→ **SELECTED TEXT**
++++
I do not get to talk about this very often, but I dearly and truly do adore so much about the history of video games, far more than any person ever should, and find one of the most entertaining things I may do with my time is to learn about the industry’s past and the pivotal turning points that have come to define it today. From how the bullheadedness of Sega Japan led to them turning down Sony, Silicon Graphics, and the advice of their American division before releasing the Saturn. Or how Atari wanted to release the 7800 around the launch of the NES, but couldn’t due to unpaid wages and ownership disputes. It has fascinated me for over a decade, and is largely the reason why I felt comfortable enough with the medium to even start this blog in the first place.
Remember how last month Arc System Works announced a North American branch to better maintain communication with its fans, localize its own games, and possibly localize others? Well guess what. Danganronpa and Zero Escape developer Spike Chunsoft is doing that too with a newly established California based branch dubbed Spike Chunsoft, Inc. This new branch will be the base of global publication for future Spike Chunsoft tiles, excluding those that have already been picked up by other publishers. In addition to this, they will also begin localizing games put out by MAGES., or more specifically their subsidiary .5pb, developers of the Science Adventure series, which includes titles like Steins;Gate and Chaos;Child.
If this collaboration seems a bit random to you, it really is not. You see, both companies are subsidiaries of the Kadokawa Dwango Corporation, a massive Japanese company that owns MAGES., Spike Chunsoft, From Software the RPG Maker developer Enterbrain, the Japanese video site Niconico Douga, popular Japanese comic publication Dengeki Bunko, and western manga publisher Yen Press. My inane ramblings aside, this is a positive change as this will likely lead to faster, better, and more frequent localizations and releases of Spike Chunsoft and .5pb games. Meaning more neat niche games for me to add to my ever increasing pile of games to check out. Yay.
Speaking of localization news, XSEED announced that the company will be publishing the 2001 Falcom action RPG Zwei!! as Zwei: The Arges Adventure for PC this winter. If that sentence sounds familiar, it is likely due to how XSEED localized Zwei!! II earlier this year as Zwei: The Ilvard Insurrection. Yes, for whatever reason, XSEED chose to localize and release the second entry in an obscure PC RPG series before the first one, and changed the titles to make it all the more confusing for those who do not rigorously follow these things.
++++
→ **DATA UNDER STUDY**

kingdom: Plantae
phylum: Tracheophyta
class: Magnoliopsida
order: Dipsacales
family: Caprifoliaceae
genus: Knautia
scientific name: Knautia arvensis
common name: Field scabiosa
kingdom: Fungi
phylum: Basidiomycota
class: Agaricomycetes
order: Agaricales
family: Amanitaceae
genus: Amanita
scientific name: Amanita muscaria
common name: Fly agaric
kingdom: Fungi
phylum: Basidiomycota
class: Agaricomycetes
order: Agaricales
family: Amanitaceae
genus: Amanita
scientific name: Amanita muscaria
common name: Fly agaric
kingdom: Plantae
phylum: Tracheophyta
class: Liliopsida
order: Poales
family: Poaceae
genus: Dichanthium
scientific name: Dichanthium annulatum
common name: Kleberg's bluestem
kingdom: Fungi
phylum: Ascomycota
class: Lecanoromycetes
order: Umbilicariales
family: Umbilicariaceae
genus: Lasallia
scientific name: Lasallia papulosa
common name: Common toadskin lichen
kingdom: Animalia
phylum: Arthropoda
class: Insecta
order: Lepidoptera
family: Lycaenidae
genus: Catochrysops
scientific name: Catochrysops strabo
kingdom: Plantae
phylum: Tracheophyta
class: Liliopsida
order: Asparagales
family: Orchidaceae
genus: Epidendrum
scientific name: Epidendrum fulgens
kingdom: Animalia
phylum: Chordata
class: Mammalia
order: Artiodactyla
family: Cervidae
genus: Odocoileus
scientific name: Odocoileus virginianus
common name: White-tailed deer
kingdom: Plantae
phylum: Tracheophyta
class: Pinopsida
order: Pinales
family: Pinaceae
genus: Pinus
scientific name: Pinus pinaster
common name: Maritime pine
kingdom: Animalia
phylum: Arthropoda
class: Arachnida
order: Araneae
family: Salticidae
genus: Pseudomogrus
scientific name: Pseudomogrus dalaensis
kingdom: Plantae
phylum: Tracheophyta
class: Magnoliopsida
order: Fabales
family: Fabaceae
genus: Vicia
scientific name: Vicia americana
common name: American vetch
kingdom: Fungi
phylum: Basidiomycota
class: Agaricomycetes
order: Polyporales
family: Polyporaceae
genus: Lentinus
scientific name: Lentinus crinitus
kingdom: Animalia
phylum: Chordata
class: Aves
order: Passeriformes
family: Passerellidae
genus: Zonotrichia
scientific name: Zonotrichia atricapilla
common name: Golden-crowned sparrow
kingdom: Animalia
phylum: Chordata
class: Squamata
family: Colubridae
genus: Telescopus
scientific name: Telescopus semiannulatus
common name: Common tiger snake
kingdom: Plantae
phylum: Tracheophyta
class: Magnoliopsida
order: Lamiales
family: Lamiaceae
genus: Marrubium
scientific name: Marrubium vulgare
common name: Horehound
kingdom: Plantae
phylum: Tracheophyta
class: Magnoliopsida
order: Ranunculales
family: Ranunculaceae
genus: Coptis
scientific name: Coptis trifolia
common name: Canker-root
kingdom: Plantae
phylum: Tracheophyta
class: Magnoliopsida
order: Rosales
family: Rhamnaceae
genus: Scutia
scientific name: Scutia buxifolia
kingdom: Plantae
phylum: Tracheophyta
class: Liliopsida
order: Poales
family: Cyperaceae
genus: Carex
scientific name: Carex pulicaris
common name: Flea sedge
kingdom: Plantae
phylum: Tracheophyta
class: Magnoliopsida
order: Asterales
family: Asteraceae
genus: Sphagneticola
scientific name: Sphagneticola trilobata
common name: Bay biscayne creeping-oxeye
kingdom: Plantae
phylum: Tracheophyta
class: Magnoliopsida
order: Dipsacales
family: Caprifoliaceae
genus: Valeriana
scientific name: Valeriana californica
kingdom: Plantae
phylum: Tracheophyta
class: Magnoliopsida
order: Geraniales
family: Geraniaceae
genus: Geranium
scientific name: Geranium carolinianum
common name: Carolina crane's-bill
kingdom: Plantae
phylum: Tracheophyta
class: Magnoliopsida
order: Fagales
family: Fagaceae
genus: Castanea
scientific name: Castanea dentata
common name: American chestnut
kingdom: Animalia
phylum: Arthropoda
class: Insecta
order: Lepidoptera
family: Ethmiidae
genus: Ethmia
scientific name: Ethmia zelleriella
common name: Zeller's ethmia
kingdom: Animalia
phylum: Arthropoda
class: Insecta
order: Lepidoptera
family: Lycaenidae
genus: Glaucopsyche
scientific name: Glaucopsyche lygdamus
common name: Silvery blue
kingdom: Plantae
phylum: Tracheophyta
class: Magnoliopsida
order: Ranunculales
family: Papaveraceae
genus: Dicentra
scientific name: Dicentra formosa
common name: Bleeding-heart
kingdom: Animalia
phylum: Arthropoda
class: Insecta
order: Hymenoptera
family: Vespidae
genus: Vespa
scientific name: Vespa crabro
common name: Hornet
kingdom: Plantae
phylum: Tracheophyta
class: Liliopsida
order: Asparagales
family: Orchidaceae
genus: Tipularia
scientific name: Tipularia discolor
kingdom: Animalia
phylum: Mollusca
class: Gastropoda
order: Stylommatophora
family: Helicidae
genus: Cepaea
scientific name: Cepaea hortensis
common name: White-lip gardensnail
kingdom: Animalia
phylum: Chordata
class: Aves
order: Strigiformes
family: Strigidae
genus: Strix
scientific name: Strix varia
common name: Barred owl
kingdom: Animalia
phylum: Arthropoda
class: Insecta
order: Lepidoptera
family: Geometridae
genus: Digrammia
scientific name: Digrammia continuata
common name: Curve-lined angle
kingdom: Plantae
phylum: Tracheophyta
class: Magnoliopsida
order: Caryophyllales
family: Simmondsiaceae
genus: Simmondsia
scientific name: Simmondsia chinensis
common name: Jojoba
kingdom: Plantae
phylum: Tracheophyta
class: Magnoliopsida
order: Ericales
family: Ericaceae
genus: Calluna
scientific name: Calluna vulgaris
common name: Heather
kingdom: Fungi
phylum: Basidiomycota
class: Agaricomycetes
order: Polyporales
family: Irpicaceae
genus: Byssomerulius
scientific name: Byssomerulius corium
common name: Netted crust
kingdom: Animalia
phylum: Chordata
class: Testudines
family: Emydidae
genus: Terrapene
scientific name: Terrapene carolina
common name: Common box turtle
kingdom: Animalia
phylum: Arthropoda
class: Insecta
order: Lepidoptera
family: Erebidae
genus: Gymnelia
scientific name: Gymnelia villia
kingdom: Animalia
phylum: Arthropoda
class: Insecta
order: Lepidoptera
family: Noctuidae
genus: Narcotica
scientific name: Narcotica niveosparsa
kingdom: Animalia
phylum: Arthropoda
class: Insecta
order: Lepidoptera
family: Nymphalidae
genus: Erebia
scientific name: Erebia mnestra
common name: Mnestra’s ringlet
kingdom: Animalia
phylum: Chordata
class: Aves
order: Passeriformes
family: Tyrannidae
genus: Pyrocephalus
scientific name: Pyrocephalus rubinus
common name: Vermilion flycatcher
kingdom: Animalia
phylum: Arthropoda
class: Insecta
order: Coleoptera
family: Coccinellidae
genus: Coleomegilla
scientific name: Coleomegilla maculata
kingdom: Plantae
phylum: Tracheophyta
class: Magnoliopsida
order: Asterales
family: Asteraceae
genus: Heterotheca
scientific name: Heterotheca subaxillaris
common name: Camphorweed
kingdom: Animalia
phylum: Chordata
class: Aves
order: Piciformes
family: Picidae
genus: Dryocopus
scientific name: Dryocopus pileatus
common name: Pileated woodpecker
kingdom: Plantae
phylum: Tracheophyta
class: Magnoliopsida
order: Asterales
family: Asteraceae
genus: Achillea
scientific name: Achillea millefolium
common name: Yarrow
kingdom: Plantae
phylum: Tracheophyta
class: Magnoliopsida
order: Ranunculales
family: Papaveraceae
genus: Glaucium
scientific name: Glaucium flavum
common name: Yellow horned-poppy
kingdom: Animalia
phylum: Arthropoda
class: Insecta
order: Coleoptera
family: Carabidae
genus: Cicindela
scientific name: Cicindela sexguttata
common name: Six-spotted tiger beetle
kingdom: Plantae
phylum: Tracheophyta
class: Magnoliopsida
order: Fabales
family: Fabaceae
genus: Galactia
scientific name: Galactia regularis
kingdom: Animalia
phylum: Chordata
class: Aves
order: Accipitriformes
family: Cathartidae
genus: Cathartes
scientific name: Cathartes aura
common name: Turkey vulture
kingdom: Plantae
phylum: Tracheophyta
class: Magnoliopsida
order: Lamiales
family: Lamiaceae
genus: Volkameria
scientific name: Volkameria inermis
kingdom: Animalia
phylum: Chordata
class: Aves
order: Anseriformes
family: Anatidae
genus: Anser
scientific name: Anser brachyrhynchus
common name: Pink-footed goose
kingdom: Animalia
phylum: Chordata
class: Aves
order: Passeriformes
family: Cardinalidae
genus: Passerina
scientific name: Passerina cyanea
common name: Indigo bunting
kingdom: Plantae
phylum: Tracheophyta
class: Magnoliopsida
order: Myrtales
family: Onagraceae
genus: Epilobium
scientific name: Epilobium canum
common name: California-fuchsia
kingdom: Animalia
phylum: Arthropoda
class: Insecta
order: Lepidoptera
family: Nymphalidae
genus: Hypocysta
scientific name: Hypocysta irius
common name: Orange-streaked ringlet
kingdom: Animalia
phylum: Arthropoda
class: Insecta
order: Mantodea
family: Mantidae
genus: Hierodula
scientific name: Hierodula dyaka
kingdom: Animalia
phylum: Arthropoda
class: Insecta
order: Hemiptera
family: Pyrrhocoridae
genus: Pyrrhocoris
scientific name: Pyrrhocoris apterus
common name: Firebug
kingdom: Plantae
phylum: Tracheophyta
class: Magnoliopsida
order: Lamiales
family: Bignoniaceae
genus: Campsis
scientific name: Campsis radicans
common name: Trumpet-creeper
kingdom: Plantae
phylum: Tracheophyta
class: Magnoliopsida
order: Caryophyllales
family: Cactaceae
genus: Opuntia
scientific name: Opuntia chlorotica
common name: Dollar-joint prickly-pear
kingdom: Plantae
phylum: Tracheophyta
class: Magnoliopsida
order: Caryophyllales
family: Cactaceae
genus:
++++
→ **PROBLEM REQUIREMENTS**
Resume the post about video game localization news, picking up after its final sentence.

→ **OUTPUT**
More ramblings aside, Falcom has a lineage of games that, while not all fantastic, do have a notable sense of ambition and dedication placed into them that actually make them some of my favorite games to review. Although, I’m not sure why XSEED keeps putting them out considering how Xanadu Next sold less than 15,000 units on Steam since it released a year ago and Zwei: The Ilvard Insurrection sold less than 5,000 since its release last month.
For the past few years, there has been a subtle rumbling about Capcom’s Devil May Cry series getting a new numbered entry after the series was reimagined by Ninja Theory, much to the dismay of its fanbase. Well, multiple people in the Devil May Cry community recently came out and leaked a series of details about the next entry, internally called Devil May Cry V, and it all seems to be fully genuine. I would talk about the inner workings of the leak, but I am very unfamiliar with the series, and am honestly not going to be interested in this game simply because it is a character action games, which I notoriously struggle to enjoy… despite desperately trying to.
On the subject of leaks, back in 2016 prolific games writer Laura Kate Dale mentioned that Monolith Soft was interested in bringing over their Wii U title, Xenoblade Chronicles X, to the Nintendo Switch. This sentiment was recently echoed by the company president, who mentioned he wanted to bring the title over to Nintendo’s latest platform. It honestly would be a good fit, offering players a lengthy and massive RPG experience on a portable system.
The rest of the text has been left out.